Question

In the figure, an external force \(\vec{F}\) is holding a bob of mass \(500 . \mathrm{g}\) in a station ary position. The angle that the massless rope makes with the vertical is \(\theta=30.0^{\circ}\) a) What is the magnitude, \(F\), of the force needed to maintain equilibrium? b) What is the tension in the rope?

Short answer

Answer: The magnitude of the external force F required to maintain equilibrium is 2.83 N, and the tension in the rope is 5.66 N.

Step-by-step solution

Identify the forces acting on the bob

There are three forces acting on the bob: 1. The gravitational force, which is given by \(\vec{F}_{g} = m\vec{g}\), where m is the mass of the bob, and \(\vec{g}\) is the acceleration due to gravity. 2. The tension in the rope, represented by \(\vec{T}\), acts in the direction of the rope. 3. The external force, \(\vec{F}\), that is holding the bob in a stationary position.

Calculate the gravitational force

Since the mass of the bob is given as 500 g, we need to convert it to kg: \(m = 500\:g = 0.5\: kg\) Now, calculate the gravitational force acting on the bob using the standard value of gravitational acceleration, \(g \approx 9.81\: m/s^2\): \(\vec{F}_{g} = m\vec{g} = 0.5\: kg \times 9.81\: m/s^2 = 4.905\: N\)

Break down the tension force into its components

We need to break down the tension force into its vertical and horizontal components. \(\vec{T_v} = T\cos{\theta}\) (vertical component) \(\vec{T_h} = T\sin{\theta}\) (horizontal component)

Apply equilibrium conditions

Since the bob is in equilibrium, the net force in both horizontal and vertical directions should be zero.

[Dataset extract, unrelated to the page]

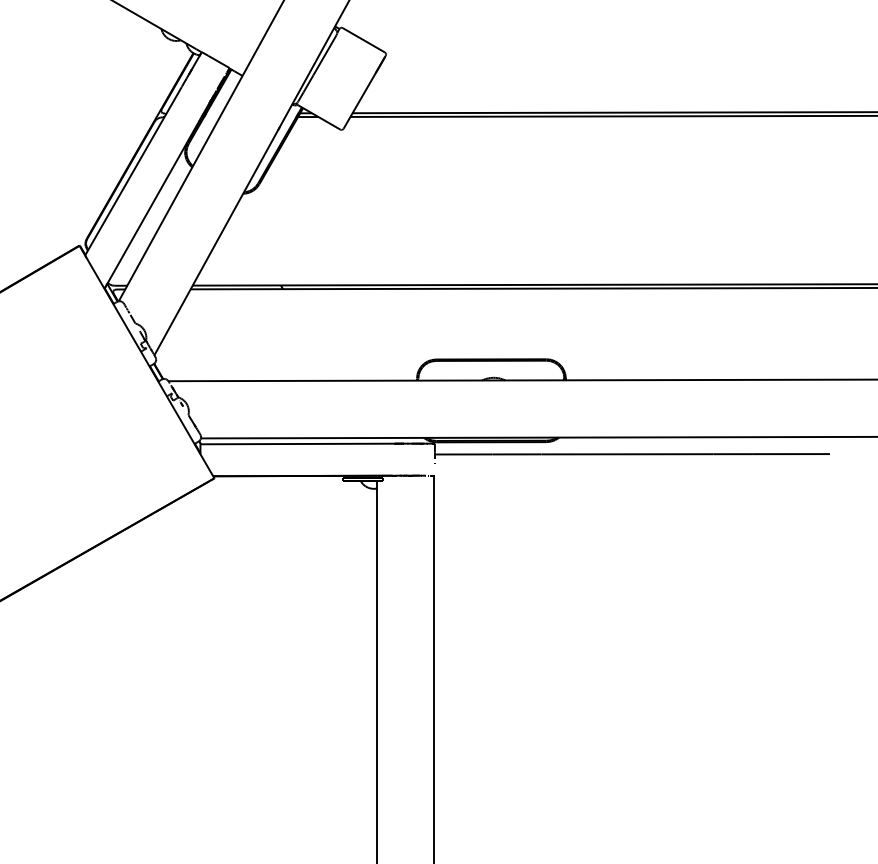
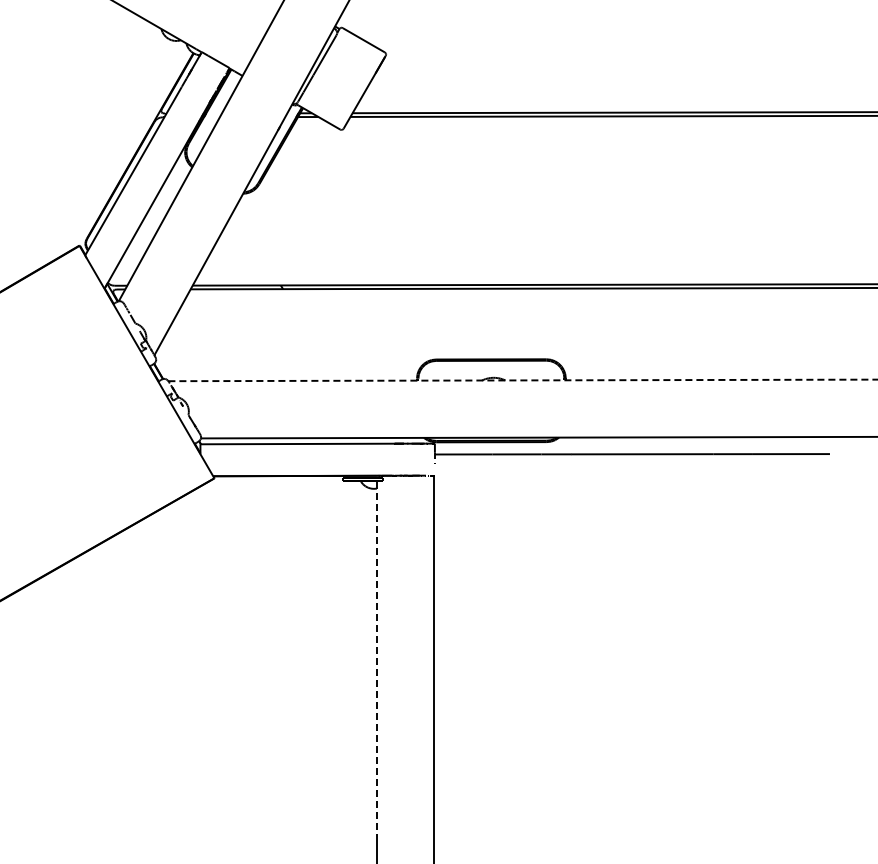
line at (523, 380): solid -> dashed
line at (376, 660): solid -> dashed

For the vertical direction: \(\vec{T_v} - \vec{F}_{g} = 0\) \(T\cos{30^{\circ}} - 4.905\: N = 0\) For the horizontal direction: \(\vec{T_h} - \vec{F} = 0\) \(T\sin{30^{\circ}} - F = 0\)

Solve for the external force F (part a)

First, solve the horizontal equilibrium equation for F: \(F = T\sin{30^{\circ}}\) Since \(\sin{30^{\circ}} = 0.5\), we can rewrite the equation as: \(F = 0.5T\)

Solve for the tension in the rope T (part b)

Now, use the vertical equilibrium equation to solve for tension T: \(T\cos{30^{\circ}} - 4.905\: N = 0\) Since \(\cos{30^{\circ}} = \frac{\sqrt{3}}{2}\), we can rewrite the equation as: \(T\frac{\sqrt{3}}{2} = 4.905\: N\) Now, solve for T: \(T = \frac{4.905\: N}{\frac{\sqrt{3}}{2}}\) \(T = 5.66\: N\) Finally, substitute the value of T back into the equation from Step 5 to find the magnitude of the external force F: \(F = 0.5(5.66\: N) = 2.83\: N\) The magnitude of the external force F required to maintain equilibrium is 2.83 N, and the tension in the rope is 5.66 N.